- Born: 1965 (age 60–61) Toronto, Ontario, Canada
- Education: University of Guelph; University of Saskatchewan; University of Western Ontario
- Known for: Visual art; Interdisciplinary art
- Website: https://www.marykavanagh.ca/

= Mary Kavanagh =

Mary Kavanagh is a Canadian visual artist and educator. She is a Professor and a Board of Governors Research Chair at the University of Lethbridge. Her work encompasses drawing, sculpture, photography, moving image installation, and archival practices.

== Biography ==
Mary Kavanagh was born in Toronto, Ontario in 1965. After completing her foundation training in Visual Arts at York University, she studied at the University of Guelph, graduating with a Bachelor of Arts - Honours in 1992. Kavanagh received a Master of Fine Arts from the University of Saskatchewan in 1995, and a Master of Arts in Art History from the University of Western Ontario in 2003.

Since 2000, Kavanagh has taught Art Studio in the Department of Art at the University of Lethbridge, where she is a Professor and Board of Governors Research Chair, Tier I in Fine Arts. She has held senior administrative positions including Art Department Chair, and MFA/MMus Graduate Program Chair, School of Graduate Studies. In 2007 she was Visiting Professor at Hokkai-Gakuen University, Sapporo, Japan, and in 2018 she was appointed Associate Member of the Documentary Media Research Centre (DMRC), School of Image Arts, Toronto Metropolitan University. She serves on the Board of Directors of the Southern Alberta Art Gallery.

In 2021 Kavanagh was elected Fellow of the Royal Society of Canada, Academy of Arts and Humanities. In 2024 she was inducted into the Royal Canadian Academy of Arts.

== Work ==
With a background in art history and critical theory, Kavanagh's art practice has been shaped by the aesthetic and social histories of representation and abstraction, by conceptual art and auto-ethnography. Her early work was largely concerned with embodiment and memory, with projects focused on the intersection of biographical, academic, and museological practices. Significant projects from this period include prelude, polish,'Shadow Archive, and Seeking Georgia, each of which addresses the material evidence of time and place. More recent projects involve immersion in sites with complex or difficult histories resulting in multi-faceted exhibitions that explore access to publicly held lands, institutions, and data. Atomic Suite documents the historic Wendover Air Force Base at Wendover, Utah; The Expulsion addresses atmospheric degradation; while Track of Interest captures a period of tri-national military collaboration between NORAD and RFAF. Her work was selected for inclusion in the Alberta Biennial of Contemporary Art in 2007 and again in 2015.

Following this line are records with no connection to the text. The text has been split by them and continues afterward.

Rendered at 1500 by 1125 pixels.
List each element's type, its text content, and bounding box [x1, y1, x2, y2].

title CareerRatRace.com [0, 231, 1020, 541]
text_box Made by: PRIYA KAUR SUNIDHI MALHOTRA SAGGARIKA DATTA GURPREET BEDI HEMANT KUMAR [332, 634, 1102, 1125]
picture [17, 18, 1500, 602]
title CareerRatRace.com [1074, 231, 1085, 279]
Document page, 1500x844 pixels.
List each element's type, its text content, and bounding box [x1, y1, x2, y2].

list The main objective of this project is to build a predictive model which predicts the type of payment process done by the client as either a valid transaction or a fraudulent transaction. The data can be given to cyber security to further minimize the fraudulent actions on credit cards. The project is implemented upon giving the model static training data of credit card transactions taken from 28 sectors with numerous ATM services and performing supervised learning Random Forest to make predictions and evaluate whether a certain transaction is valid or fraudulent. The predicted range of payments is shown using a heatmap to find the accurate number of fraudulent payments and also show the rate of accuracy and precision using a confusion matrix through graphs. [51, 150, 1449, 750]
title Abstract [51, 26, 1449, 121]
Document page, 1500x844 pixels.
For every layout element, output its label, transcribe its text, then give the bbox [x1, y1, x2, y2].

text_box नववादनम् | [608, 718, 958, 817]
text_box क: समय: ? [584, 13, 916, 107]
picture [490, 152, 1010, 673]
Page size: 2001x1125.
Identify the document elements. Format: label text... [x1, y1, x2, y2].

Kavanagh was Principal Investigator of a SSHRC Insight Grant for Atomic Tourist: Trinity, a research-creation project focused on the Trinity atomic bomb test site in New Mexico. With projects in Canada, Japan, and the United States, Kavanagh’s interest in the veiled history of nuclear armament resulted in her immersive, multivalent exhibition, Daughters of Uranium (2019-2020). A publication of the same name features essays by cultural anthropologist, Peter C. van Wyck, and art critic, Jayne Wilkinson. Her short film, Trinity 3, combines on-site interviews with archival footage directly related to the 1945 Trinity test, and was presented as part of her solo exhibition, Daughters of Uranium. In his catalogue essay, "Reading the Remains," writer and cultural anthropologist Peter C. van Wyck states: Kavanagh’s work draws us toward an understanding of human entanglements with the earth that directs our attention not toward the past in obsessively seeking to place a spike or mark a calendar… but toward an understanding of the past as a record or archive of prior media, prior mediations—potentialities, shimmers maybe—that are always and already at work in the present.Artist residencies at the Center for Land Use Interpretation, Wendover, Utah; the Santa Fe Art Institute, Santa Fe, New Mexico; Bundanon, NSW, Australia; and the Canadian Forces Artists' Program, Ottawa, Ontario, have taken her to remote locations including active military bases, weapons testing and research facilities, and sites of industry, extraction, and remediation.

Kavanagh was one of 51 Canadian artists interviewed in Voices: Artists on Art - Contemporary Art 50 years after Sculpture ’67, an archive of interviews first exhibited at Artport Gallery, Harbourfront Centre, Toronto in 2017, before travelling to Zayed University, Dubai and Abudhabi, UAE in 2019. Conceived and organized by Yvonne Lammerich and Ian Carr-Harris, the project resulted in a book of the same name.
== Collections ==
Kavanagh's work is held in public collections including the Alberta Foundation for the Arts, the Kitchener-Waterloo Art Gallery, and the Canadian War Museum.